Industry Voice: With recent global growth downgrades by the OECD and IMF coupled with the unwinding of supportive monetary policy, it is likely we will see higher levels of financial market volatility next year. Policymakers may have to intervene once again to get global growth back on track, whether through fiscal or monetary policy. But this is a tall order. Investors will need to remain highly discerning as we move into 2019.
On the fiscal side the US has led the way, however is now beginning to realise it must fund its tax cuts, while on the monetary side, the ECB and Federal Reserve are still unwinding the easy money that has supported markets for nearly a decade. The ECB must be hoping they haven't left it too late.
Political uncertainty is likely to remain a feature in 2019, with President Trump's unpredictability almost the only certain outcome for policy in the United States.

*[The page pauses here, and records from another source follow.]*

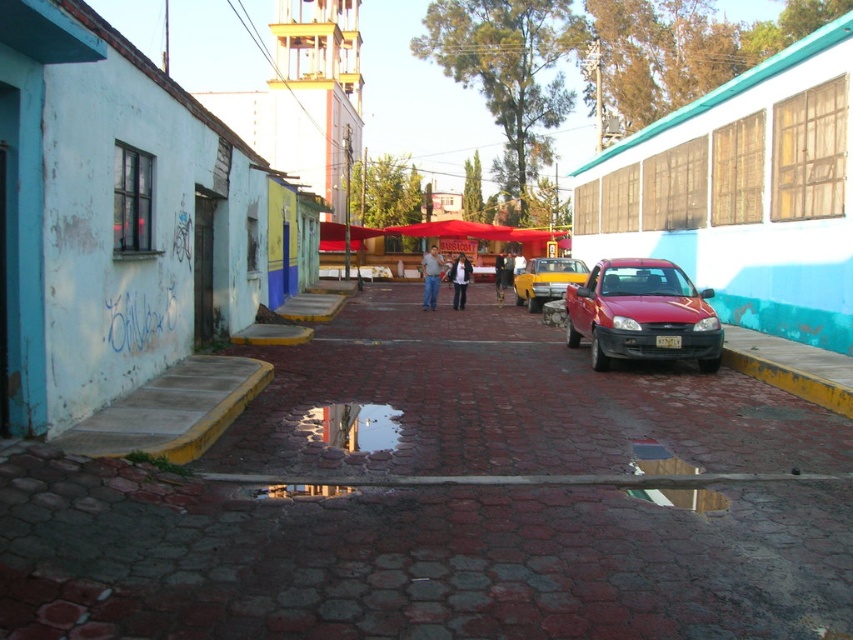
Question: Among these points, which one is farthest from the camera?

Choices:
 (A) (x=428, y=282)
 (B) (x=801, y=435)
 (C) (x=538, y=266)

Answer: (C)

Question: Does glossy red car at center have a greater width compared to dark blue jeans at center?

Choices:
 (A) no
 (B) yes

Answer: (B)

Question: From the image, what is the correct spatial relationship of denim jeans at center in relation to denim jacket at center?

Choices:
 (A) below
 (B) above

Answer: (A)

Question: Among these objects, which one is farthest from the camera?

Choices:
 (A) denim jacket at center
 (B) denim jeans at center

Answer: (A)

Question: Based on their relative distances, which object is nearer to the dark blue jeans at center?

Choices:
 (A) brick at center
 (B) yellow metallic car at center
 (C) denim jacket at center
 (D) glossy red car at center

Answer: (B)

Question: Can you confirm if brick at center is positioned above transparent glass puddle at center?

Choices:
 (A) no
 (B) yes

Answer: (B)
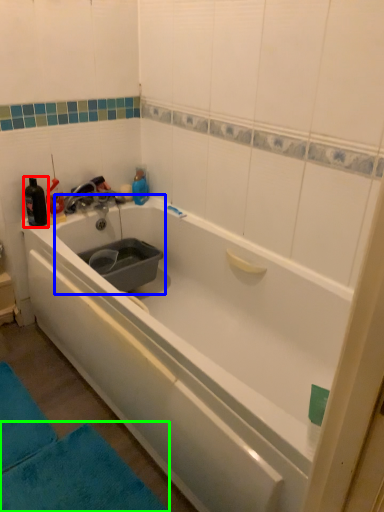
Question: Which object is positioned farthest from bottle (highlighted by a red box)? Select from sink (highlighted by a blue box) and bath mat (highlighted by a green box).

Choices:
 (A) sink
 (B) bath mat

Answer: (B)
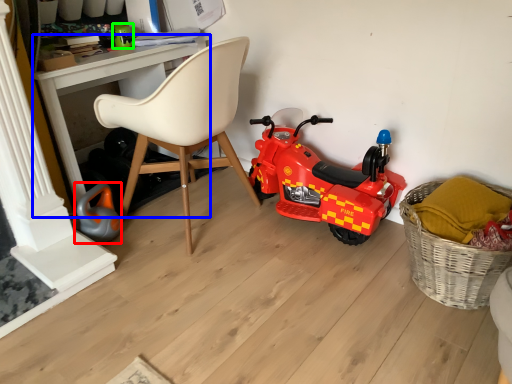
Question: Considering the real-world distances, which object is farthest from toy (highlighted by a red box)? desk (highlighted by a blue box) or toy (highlighted by a green box)?

Choices:
 (A) desk
 (B) toy

Answer: (B)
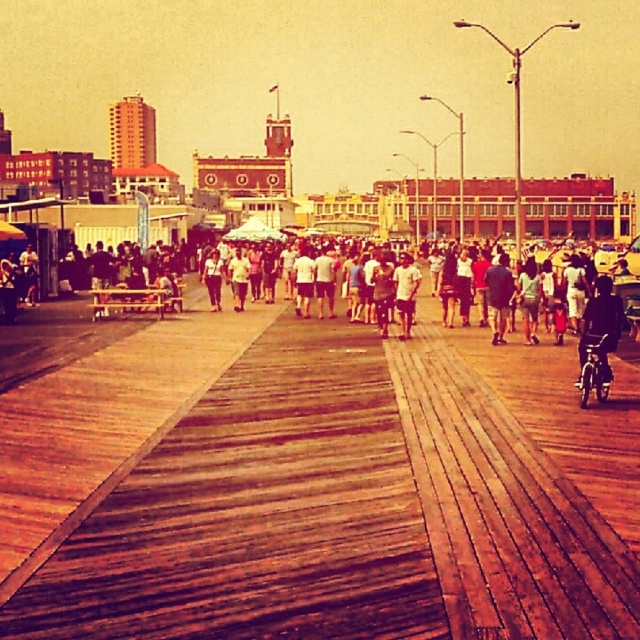
Where is `light brown shorts at center`? The image size is (640, 640). light brown shorts at center is located at coordinates (404, 292).

Between light brown shorts at center and light brown leather jacket at center, which one appears on the right side from the viewer's perspective?

From the viewer's perspective, light brown shorts at center appears more on the right side.

Is point (417, 268) closer to viewer compared to point (209, 266)?

Yes, point (417, 268) is in front of point (209, 266).

Identify the location of light brown shorts at center. (404, 292).

The height and width of the screenshot is (640, 640). What do you see at coordinates (600, 326) in the screenshot?
I see `dark matte jacket at center-right` at bounding box center [600, 326].

Who is shorter, dark matte jacket at center-right or dark blue jeans at center?

dark matte jacket at center-right is shorter.

Which is behind, point (616, 296) or point (486, 285)?

The point (486, 285) is behind.

The width and height of the screenshot is (640, 640). I want to click on dark matte jacket at center-right, so click(x=600, y=326).

Between dark blue jeans at center and light brown shorts at center, which one is positioned lower?

light brown shorts at center is below.

From the picture: Which of these two, dark blue jeans at center or light brown shorts at center, stands taller?

dark blue jeans at center is taller.

Where is `dark blue jeans at center`? dark blue jeans at center is located at coordinates (499, 296).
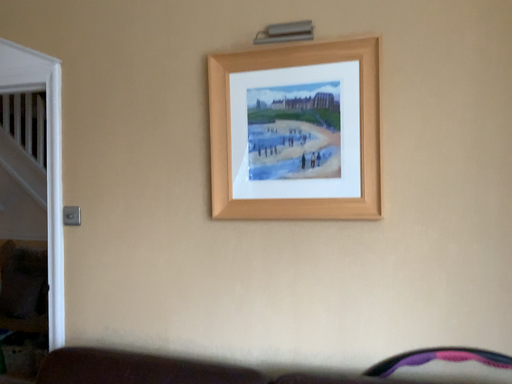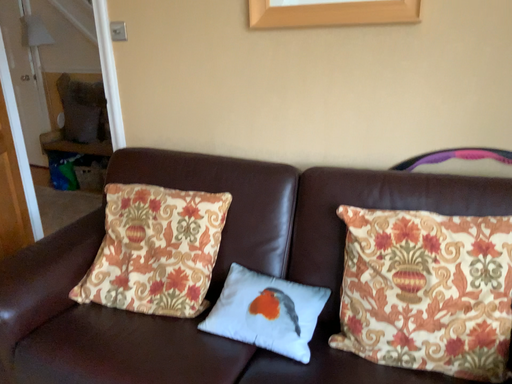
Question: Which way did the camera rotate in the video?

Choices:
 (A) rotated downward
 (B) rotated upward

Answer: (A)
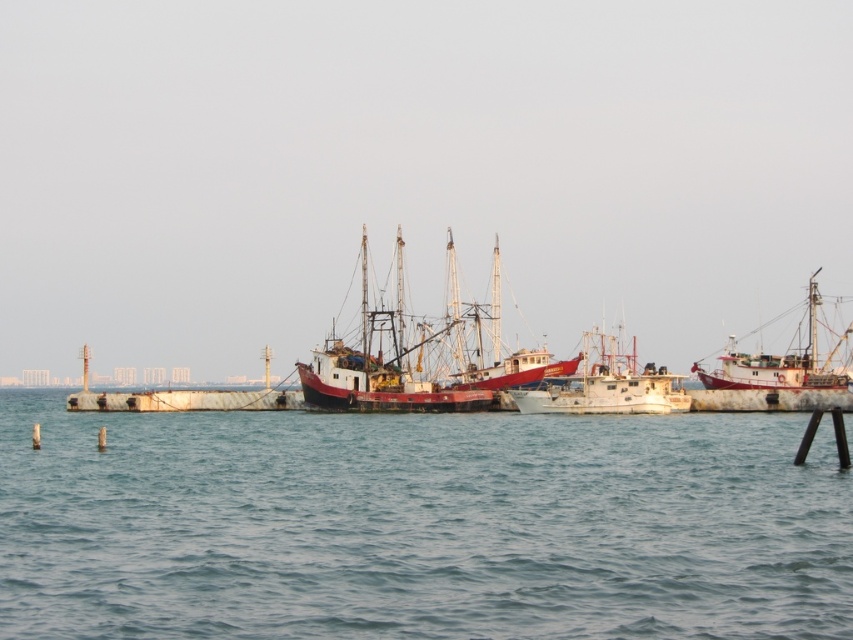
You are standing on the pier and see two boats at the center of the image. Which boat is located to the left when viewed from the pier? The rustic wooden fishing boat at center or the white matte boat at center?

The rustic wooden fishing boat at center is positioned on the left side of the white matte boat at center, so it is located to the left when viewed from the pier.

You are planning to dock your new boat at the pier. You have two options for docking spots next to the rustic wooden fishing boat at center and the white matte boat at center. If you want to choose the spot with more available space, which boat should you dock next to?

The rustic wooden fishing boat at center is wider than the white matte boat at center, so there might be more space available next to the white matte boat at center.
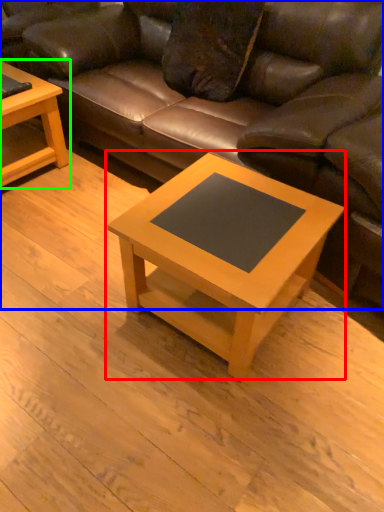
Question: Based on their relative distances, which object is nearer to coffee table (highlighted by a red box)? Choose from studio couch (highlighted by a blue box) and coffee table (highlighted by a green box).

Choices:
 (A) studio couch
 (B) coffee table

Answer: (A)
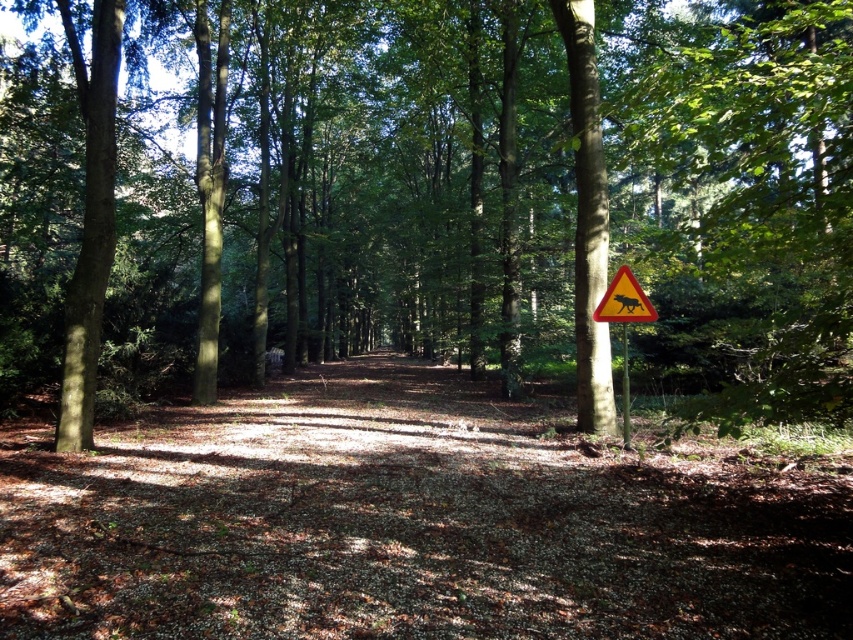
Who is more forward, (84, 378) or (639, 307)?

Point (639, 307)

Which is behind, point (42, 106) or point (599, 314)?

The point (42, 106) is behind.

The height and width of the screenshot is (640, 853). I want to click on green leafy tree at center, so click(445, 193).

Is yellow reflective triangle at upper right closer to the viewer compared to yellow plastic sign at center-right?

Yes, yellow reflective triangle at upper right is closer to the viewer.

Which is more to the right, yellow reflective triangle at upper right or yellow plastic sign at center-right?

From the viewer's perspective, yellow plastic sign at center-right appears more on the right side.

At what (x,y) coordinates should I click in order to perform the action: click on yellow reflective triangle at upper right. Please return your answer as a coordinate pair (x, y). Looking at the image, I should click on (624, 324).

You are a GUI agent. You are given a task and a screenshot of the screen. Output one action in this format:
    pyautogui.click(x=<x>, y=<y>)
    Task: Click on the yellow reflective triangle at upper right
    
    Given the screenshot: What is the action you would take?
    pyautogui.click(x=624, y=324)

Does point (428, 216) come farther from viewer compared to point (637, 284)?

Yes, it is behind point (637, 284).

What do you see at coordinates (445, 193) in the screenshot? The height and width of the screenshot is (640, 853). I see `green leafy tree at center` at bounding box center [445, 193].

Describe the element at coordinates (445, 193) in the screenshot. I see `green leafy tree at center` at that location.

The height and width of the screenshot is (640, 853). I want to click on green leafy tree at center, so click(445, 193).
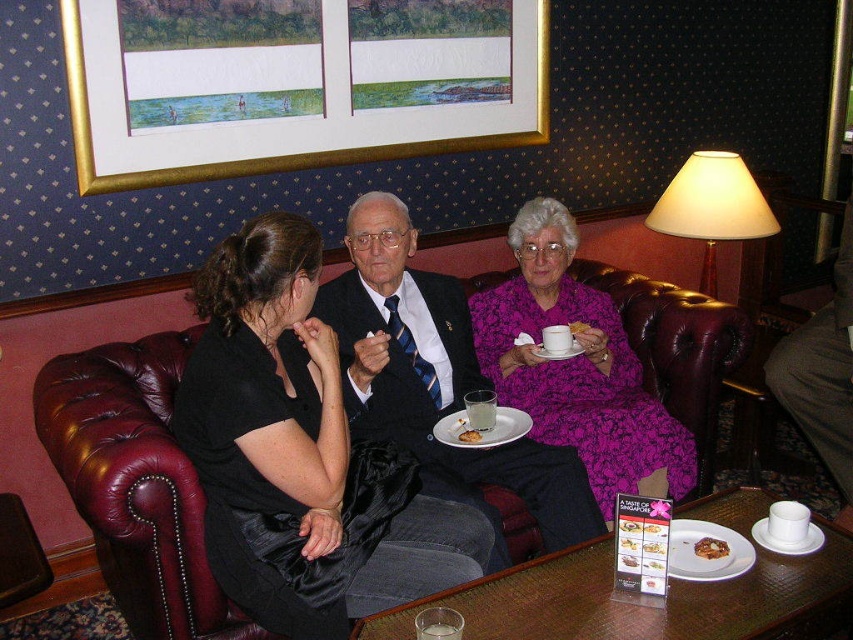
Question: Considering the relative positions of matte black suit at center and purple floral dress at center in the image provided, where is matte black suit at center located with respect to purple floral dress at center?

Choices:
 (A) right
 (B) left

Answer: (B)

Question: Which point appears closest to the camera in this image?

Choices:
 (A) (434, 630)
 (B) (602, 401)
 (C) (585, 324)
 (D) (260, 301)

Answer: (A)

Question: Which point is closer to the camera?

Choices:
 (A) wooden textured table at lower center
 (B) purple floral dress at center
 (C) gold-framed picture at upper center
 (D) smooth cream cupcake at upper center

Answer: (A)

Question: Which point appears closest to the camera in this image?

Choices:
 (A) (384, 428)
 (B) (750, 522)
 (C) (724, 544)

Answer: (C)

Question: Can you confirm if gold-framed picture at upper center is wider than wooden textured table at lower center?

Choices:
 (A) no
 (B) yes

Answer: (B)

Question: Is smooth brown sauce at center further to the viewer compared to smooth cream cupcake at upper center?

In the run-up to the US midterms in November he was toying with the idea of further tax cuts, and announced he expects a "great deal" with China, but if no deal is reached he will impose more tariffs. In Europe, uncertainty is also likely to reign, with successful Brexit or Italian budget discussions unlikely to simply materialise.
The US could surprise us
There are possibilities of investors being surprised on either the upside or downside in 2019, and the risk of either a dramatic recovery or a further meaningful sell-off.
While not intuitively a positive for markets, a slowdown in the US economy may be welcomed warmly by markets outside of the US. Such a development could usher in a slowdown in the Fed's tightening cycle and result in lower US rates, a weaker US dollar, and perhaps even a lower oil price, which could all serve to alleviate the traditional headwinds for the rest of the world, especially the hardest hit emerging markets. A serious stimulus commitment out of China would also result in an upside surprise for investors.
In terms of downside risks, there is a danger that stubbornly high long rates suffocate risk appetite, and resilient corporate profits stumble creating a fall in asset prices. If the world's central banks continue tightening we could see even further weakness in interest rate sensitive sectors.
Political surprises could also impact markets negatively or positively, for example, the US President may be protectionist, or seek to burnish his "great dealmaker" credentials or even both simultaneously.
Capturing the best opportunities in 2019
As we are coming out of an extended period that rewarded investors for simply being exposed to markets, and volatility looks here to stay, we need to be much more selective in how we allocate in our portfolios in the year ahead.
In 2018 we made the contrarian call to reduce our exposure to the FANG (Facebook, Amazon, Netflix and Google) stocks and turn to value rather than growth oriented managers in the US. We believe this stance continues to be the appropriate one. In emerging markets, we see opportunities beginning to present themselves after a very rough 2018, however, we are focused here on value biased rather than growth oriented managers, and believe emerging market debt may offer as much potential as equities.
Currencies are another area where investors need to be selective, and we are looking at the Japanese Yen as a potential area of strength, especially given the potentially overvalued US dollar. Getting hedges right will also be a key driver of performance. In 2019 we think a healthy allocation to traditional hedges like gold will serve us well.